Work task: Word for word, restate the lines that run from the line containing "JD Vance: We're 'Really In" to the last line of the records below.

Input for this task:
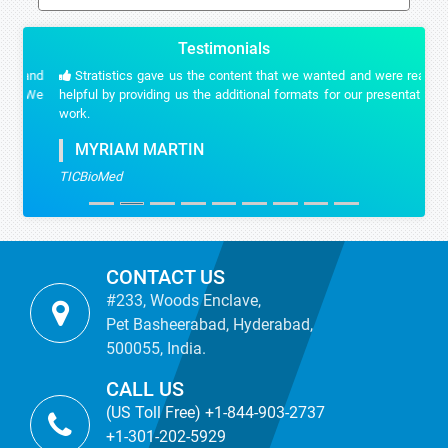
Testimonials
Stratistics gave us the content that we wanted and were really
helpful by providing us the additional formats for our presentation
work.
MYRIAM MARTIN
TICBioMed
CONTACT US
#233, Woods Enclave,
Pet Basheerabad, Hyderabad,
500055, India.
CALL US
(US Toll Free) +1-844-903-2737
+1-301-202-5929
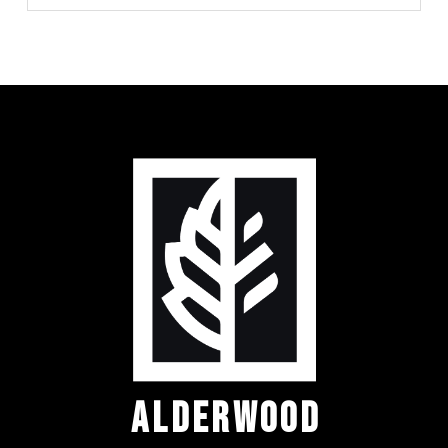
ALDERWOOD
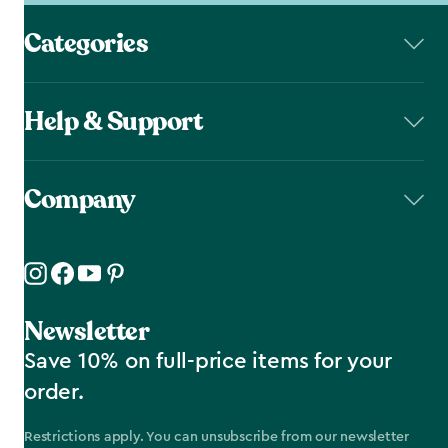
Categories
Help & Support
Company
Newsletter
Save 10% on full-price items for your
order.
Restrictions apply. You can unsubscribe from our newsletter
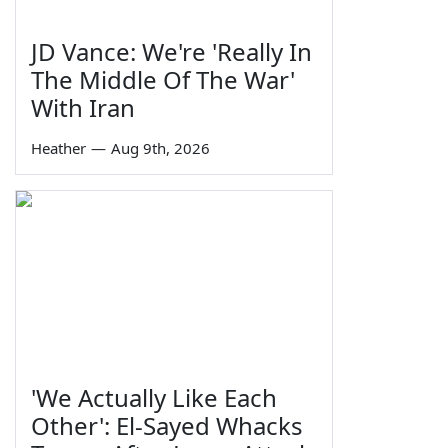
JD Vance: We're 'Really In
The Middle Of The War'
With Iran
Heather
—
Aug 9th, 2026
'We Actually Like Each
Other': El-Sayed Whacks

Task output:
JD Vance: We're 'Really In
The Middle Of The War'
With Iran
Heather
—
Aug 9th, 2026
'We Actually Like Each
Other': El-Sayed Whacks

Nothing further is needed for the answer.